Procuramos bautizar a los niños a las pocas semanas de su nacimiento para ayudarles a estirar tempranamente sus alas espirituales. En esos mismos años —otra coincidencia más—, el Padre desarrollaba su amplia catequesis por todo el mundo, e insistía a los padres y madres de familia en la responsabilidad de bautizar pronto a los hijos. Es natural que un buen pastor trate de aportar luces sobre las verdades de fe que caen en el olvido, pero esta sintonía con mi propia vida me da mucho ánimo y me hace admirarle aún más.
Aunque había conocido a varias personas del Opus Dei en Inglaterra, solo después de publicar la edición castellana de Relato de una madre (Madrid 1986), tuve la oportunidad de conocer a algunos miembros españoles de la Obra. Fue a través de Gonzalo Herranz, catedrático de medicina de la Universidad de Navarra, que tradujo el libro al castellano. Este profesor tuvo la atención de invitarme a España a dar algunas conferencias; y a partir de ahí fui conociendo a muchas otras personas del Opus Dei que estaban implicadas en el movimiento español pro-vida y fui descubriendo el espíritu que vivían. Hacía años que su Fundador había fallecido, pero comprobé que sus hijos siempre estaban dispuestos a hablarme de él.
Visité España cinco veces entre 1990 y 1992, dando charlas a cientos de padres y estudiantes de centros docentes dirigidos por miembros del Opus Dei. Me impresionaron y gustaron especialmente los colegios situados en las zonas más desfavorecidas, en los que era evidente que el Opus Dei no había escatimado nada para crear un entorno bello y tranquilo para la enseñanza de aquellos jóvenes con menos oportunidades.

### Material mostrado
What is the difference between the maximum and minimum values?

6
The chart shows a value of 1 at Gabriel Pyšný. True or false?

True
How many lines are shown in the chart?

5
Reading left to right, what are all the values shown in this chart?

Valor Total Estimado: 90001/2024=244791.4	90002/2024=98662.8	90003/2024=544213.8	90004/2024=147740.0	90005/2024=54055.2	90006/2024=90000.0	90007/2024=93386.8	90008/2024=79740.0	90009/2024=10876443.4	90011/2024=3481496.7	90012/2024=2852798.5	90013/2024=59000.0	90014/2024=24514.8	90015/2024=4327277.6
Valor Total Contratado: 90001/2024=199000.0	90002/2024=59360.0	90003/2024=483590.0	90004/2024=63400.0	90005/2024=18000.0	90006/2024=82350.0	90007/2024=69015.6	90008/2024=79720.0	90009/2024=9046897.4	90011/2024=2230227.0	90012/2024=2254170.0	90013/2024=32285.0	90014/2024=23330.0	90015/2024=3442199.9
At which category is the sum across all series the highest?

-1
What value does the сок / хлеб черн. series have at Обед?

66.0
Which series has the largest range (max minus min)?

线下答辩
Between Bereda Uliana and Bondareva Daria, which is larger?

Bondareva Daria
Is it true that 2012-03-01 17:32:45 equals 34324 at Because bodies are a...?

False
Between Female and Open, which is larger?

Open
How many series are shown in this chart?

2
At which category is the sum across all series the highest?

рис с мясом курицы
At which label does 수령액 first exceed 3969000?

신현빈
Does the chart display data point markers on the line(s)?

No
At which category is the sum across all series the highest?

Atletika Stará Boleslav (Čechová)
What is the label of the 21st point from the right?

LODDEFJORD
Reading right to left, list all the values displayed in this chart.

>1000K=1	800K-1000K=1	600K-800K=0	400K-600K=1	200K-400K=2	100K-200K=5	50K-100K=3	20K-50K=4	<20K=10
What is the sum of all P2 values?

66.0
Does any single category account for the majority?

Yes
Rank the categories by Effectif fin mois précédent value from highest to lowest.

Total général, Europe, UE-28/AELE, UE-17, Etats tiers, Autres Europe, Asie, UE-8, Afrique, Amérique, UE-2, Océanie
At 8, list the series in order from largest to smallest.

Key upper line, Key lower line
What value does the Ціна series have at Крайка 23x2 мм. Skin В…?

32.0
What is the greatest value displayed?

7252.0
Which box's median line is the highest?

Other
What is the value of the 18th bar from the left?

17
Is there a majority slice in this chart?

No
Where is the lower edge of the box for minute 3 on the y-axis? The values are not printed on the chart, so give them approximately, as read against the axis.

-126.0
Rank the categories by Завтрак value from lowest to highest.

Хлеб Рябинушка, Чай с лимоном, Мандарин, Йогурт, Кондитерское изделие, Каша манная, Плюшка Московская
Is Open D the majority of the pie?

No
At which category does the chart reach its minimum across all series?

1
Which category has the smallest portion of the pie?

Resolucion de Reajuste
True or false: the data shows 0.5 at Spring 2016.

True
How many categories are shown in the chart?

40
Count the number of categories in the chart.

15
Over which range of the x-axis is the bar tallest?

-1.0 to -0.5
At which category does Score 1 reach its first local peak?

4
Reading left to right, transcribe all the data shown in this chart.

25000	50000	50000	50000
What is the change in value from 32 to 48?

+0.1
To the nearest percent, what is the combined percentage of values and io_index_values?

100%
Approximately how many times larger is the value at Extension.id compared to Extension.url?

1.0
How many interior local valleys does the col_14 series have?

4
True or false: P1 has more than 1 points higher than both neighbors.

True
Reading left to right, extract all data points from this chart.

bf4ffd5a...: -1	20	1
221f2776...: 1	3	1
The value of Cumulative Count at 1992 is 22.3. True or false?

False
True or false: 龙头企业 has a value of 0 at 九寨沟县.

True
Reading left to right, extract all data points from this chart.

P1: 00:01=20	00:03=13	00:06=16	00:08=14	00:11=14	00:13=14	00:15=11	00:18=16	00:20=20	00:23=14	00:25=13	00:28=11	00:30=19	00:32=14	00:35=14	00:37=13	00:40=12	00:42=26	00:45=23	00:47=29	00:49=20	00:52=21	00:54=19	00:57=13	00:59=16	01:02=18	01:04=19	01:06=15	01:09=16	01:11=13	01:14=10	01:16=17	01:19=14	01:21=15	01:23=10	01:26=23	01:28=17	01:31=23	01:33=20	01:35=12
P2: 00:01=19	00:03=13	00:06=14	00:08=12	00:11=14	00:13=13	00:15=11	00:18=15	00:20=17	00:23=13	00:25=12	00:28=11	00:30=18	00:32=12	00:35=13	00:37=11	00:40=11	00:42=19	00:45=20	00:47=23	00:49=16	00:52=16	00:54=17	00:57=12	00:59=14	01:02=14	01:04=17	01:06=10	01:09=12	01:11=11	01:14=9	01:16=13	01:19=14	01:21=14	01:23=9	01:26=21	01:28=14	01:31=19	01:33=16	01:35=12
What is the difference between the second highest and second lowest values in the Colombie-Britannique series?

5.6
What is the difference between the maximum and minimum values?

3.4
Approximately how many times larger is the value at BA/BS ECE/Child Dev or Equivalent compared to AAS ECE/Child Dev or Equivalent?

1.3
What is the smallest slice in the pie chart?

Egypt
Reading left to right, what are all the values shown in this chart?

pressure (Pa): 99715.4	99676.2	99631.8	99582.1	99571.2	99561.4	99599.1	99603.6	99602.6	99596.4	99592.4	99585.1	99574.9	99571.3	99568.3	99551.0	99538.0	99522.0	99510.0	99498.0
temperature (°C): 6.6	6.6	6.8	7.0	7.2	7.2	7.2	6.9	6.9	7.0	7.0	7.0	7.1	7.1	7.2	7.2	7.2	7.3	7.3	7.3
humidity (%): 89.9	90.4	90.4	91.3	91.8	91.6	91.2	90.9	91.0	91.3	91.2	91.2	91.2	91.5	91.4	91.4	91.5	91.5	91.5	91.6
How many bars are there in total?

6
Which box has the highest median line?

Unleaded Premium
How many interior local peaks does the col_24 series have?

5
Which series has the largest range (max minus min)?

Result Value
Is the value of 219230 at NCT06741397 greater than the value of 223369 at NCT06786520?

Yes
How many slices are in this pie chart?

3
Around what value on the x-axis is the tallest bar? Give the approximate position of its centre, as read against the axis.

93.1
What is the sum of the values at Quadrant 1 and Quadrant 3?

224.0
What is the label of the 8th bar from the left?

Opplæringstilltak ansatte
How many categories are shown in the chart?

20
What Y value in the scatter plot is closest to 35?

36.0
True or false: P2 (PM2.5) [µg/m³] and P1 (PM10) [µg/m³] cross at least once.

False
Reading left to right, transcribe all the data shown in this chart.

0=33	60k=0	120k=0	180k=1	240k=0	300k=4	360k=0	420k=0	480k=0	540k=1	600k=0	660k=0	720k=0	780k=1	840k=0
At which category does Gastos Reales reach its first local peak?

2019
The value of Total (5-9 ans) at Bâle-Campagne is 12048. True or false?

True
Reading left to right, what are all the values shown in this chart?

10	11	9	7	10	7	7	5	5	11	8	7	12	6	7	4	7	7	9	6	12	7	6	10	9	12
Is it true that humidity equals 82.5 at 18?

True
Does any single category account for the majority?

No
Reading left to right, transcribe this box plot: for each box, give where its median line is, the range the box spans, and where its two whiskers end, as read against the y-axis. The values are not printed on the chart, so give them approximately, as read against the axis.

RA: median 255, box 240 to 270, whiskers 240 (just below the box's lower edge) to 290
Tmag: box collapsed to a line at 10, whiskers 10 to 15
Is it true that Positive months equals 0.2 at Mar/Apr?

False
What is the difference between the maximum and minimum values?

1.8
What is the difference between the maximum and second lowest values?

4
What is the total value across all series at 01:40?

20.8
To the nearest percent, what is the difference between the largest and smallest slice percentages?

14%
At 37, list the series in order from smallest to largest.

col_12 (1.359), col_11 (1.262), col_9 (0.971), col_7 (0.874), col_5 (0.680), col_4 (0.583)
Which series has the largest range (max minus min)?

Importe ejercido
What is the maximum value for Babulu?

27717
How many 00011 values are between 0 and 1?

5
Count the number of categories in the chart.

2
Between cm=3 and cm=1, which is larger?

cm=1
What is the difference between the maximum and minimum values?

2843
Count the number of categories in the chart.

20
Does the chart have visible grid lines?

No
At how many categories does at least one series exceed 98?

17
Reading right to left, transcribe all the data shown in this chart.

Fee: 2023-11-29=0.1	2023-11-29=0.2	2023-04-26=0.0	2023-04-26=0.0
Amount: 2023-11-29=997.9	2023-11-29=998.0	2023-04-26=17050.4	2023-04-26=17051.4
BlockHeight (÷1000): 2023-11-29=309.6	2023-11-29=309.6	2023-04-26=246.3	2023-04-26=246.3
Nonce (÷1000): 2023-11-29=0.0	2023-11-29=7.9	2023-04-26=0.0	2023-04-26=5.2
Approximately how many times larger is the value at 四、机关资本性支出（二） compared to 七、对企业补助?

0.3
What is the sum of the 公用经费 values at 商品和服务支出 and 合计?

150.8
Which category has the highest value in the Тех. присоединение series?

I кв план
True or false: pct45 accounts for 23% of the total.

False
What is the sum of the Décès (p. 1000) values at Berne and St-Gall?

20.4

### Tu objetivo
Transcribe completo y sin ningún cambio el fragmento de arriba sobre el bautismo temprano y el Opus Dei en España.

### Resultado del ejercicio
Procuramos bautizar a los niños a las pocas semanas de su nacimiento para ayudarles a estirar tempranamente sus alas espirituales. En esos mismos años —otra coincidencia más—, el Padre desarrollaba su amplia catequesis por todo el mundo, e insistía a los padres y madres de familia en la responsabilidad de bautizar pronto a los hijos. Es natural que un buen pastor trate de aportar luces sobre las verdades de fe que caen en el olvido, pero esta sintonía con mi propia vida me da mucho ánimo y me hace admirarle aún más.
Aunque había conocido a varias personas del Opus Dei en Inglaterra, solo después de publicar la edición castellana de Relato de una madre (Madrid 1986), tuve la oportunidad de conocer a algunos miembros españoles de la Obra. Fue a través de Gonzalo Herranz, catedrático de medicina de la Universidad de Navarra, que tradujo el libro al castellano. Este profesor tuvo la atención de invitarme a España a dar algunas conferencias; y a partir de ahí fui conociendo a muchas otras personas del Opus Dei que estaban implicadas en el movimiento español pro-vida y fui descubriendo el espíritu que vivían. Hacía años que su Fundador había fallecido, pero comprobé que sus hijos siempre estaban dispuestos a hablarme de él.
Visité España cinco veces entre 1990 y 1992, dando charlas a cientos de padres y estudiantes de centros docentes dirigidos por miembros del Opus Dei. Me impresionaron y gustaron especialmente los colegios situados en las zonas más desfavorecidas, en los que era evidente que el Opus Dei no había escatimado nada para crear un entorno bello y tranquilo para la enseñanza de aquellos jóvenes con menos oportunidades.